L'art contemporain: "choquer le bourgeois" est à la portée d'un chat

L’art contemporain produit des merveilles comme le pavillon japonais à Venise. Mais sa vacuité peut cautionner le pire. "Choquer le bourgeois" avec des excréments est à la portée d’un chat. OPINION.

Godefridi Drieu
L'art contemporain: "choquer le bourgeois" est à la portée d'un chat
©Belga

L’art contemporain produit des merveilles comme le pavillon japonais à Venise. Mais sa vacuité peut cautionner le pire. "Choquer le bourgeois" avec des excréments est à la portée d’un chat. Une chronique de Drieu Godefridi.


J’assistais l’autre jour à une conférence sur l’art contemporain (Académie royale, 14 octobre). L’orateur célébrait la liberté absolue de l’artiste contemporain, mettant en exergue la dissociation des idées de Beau, de Bien et de Vrai. On considère aujourd’hui que ce qui est beau n’est pas nécessairement vrai; que ce qui est juste n’est pas nécessairement beau.

Je suis resté un tantinet sur ma faim. La question est-elle encore de savoir si le beau, le bien et la vérité vont nécessairement main dans la main ? Tout le monde ne sait-il pas que non depuis des siècles ? Il n’y a guère que les Grecs anciens pour avoir marié ces notions dans la nécessité (on est heureux si on fait le bien, etc.).

La vraie question me semble celle du rapport de l’art contemporain au seul concept de beau. Or, la plupart des apologues ou simplement analystes de l’art contemporain s’accordent pour constater le divorce radical entre l’art contemporain, qui naît dans la pissotière de Marcel Duchamp (1917), et l’idée de Beau. L’artiste contemporain peut légitimement se soucier de l’esthétique de ses représentations comme de sa première chaussette.

L’intéressant est que la prétention au beau n’a été remplacée par aucun autre critère. Offrant à l’artiste contemporain cette liberté totale célébrée par le conférencier. Tel est, en effet, le nœud de l’art contemporain : l’absence de critère. Est art ce que l’artiste choisit de désigner comme tel; est artiste celui que les galeries et les grands marchands d’art - eh oui ! - décident de désigner comme tel. L’art contemporain est décisionniste, au pur sens schmittien de ce terme.
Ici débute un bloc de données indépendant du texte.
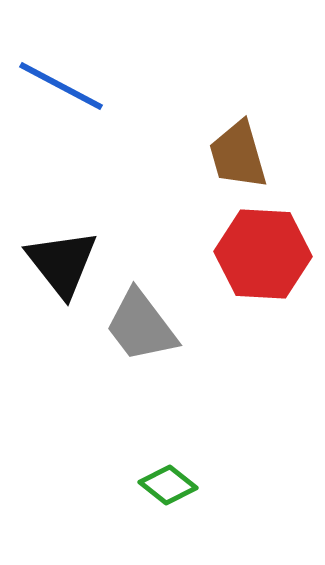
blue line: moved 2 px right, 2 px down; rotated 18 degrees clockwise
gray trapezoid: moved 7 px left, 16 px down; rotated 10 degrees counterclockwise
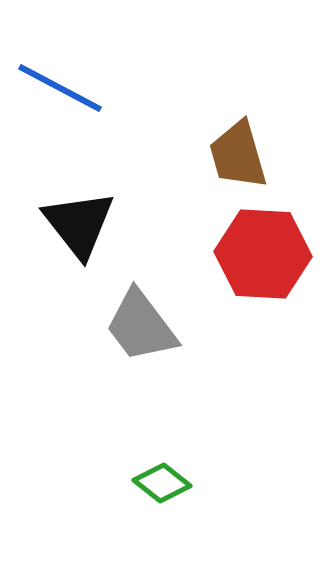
blue line: moved 1 px left, 2 px down
black triangle: moved 17 px right, 39 px up
green diamond: moved 6 px left, 2 px up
Mais alors, demanda une personne dans l’assistance, qu’est-ce qui empêche de trouver une dimension artistique à Auschwitz ? Ne crions pas directement à la regressio ad hitlerum. Parce que la question est pertinente.
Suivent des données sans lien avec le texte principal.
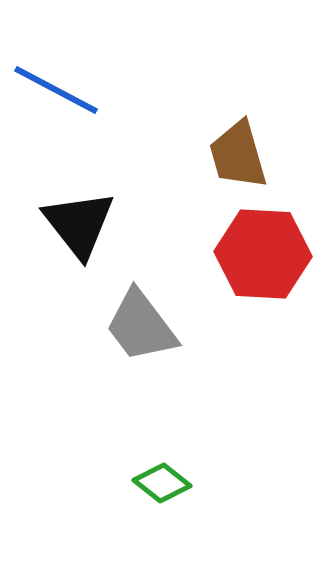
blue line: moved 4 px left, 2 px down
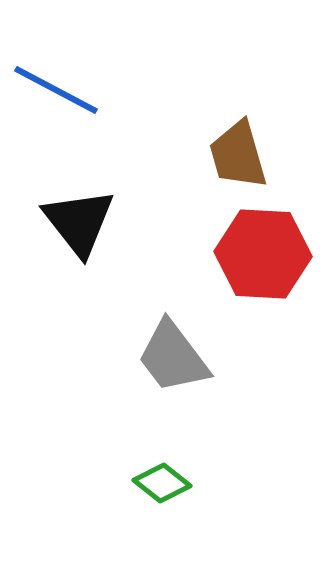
black triangle: moved 2 px up
gray trapezoid: moved 32 px right, 31 px down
Si l’art contemporain repose sur un néant absolu de critère, rien n’empêche en effet de considérer Auschwitz comme une performance, plus aboutie même que la plupart des "installations" de la dernière Biennale de Venise, par exemple.

A quoi l’orateur répondit qu’on ne peut pas représenter la violence. Ce qui ne répond pas du tout à la question, qui ne portait pas sur une représentation d’Auschwitz, mais sur sa réalité historique. Par ailleurs "Guernica", de Picasso (1937), montre que l’art est très susceptible de figurer la violence.

Bref, je suis resté sur ma faim, d’autant que l’orateur se complaisait à exalter la dimension scatologique de l’art contemporain. L’homme est biologiquement programmé pour éprouver de la répulsion pour les excréments. Outre que la prétention est formidablement datée, "choquer le bourgeois" avec des excréments est à la portée d’un chat.

L’art contemporain produit des merveilles - ainsi du pavillon japonais à la Biennale en cours à Venise -, mon point n’est pas là. Il n’est que de montrer la vacuité absolue de son concept, réinvention naïve du relativisme, très susceptible de donner sa caution au pire de l’humanité.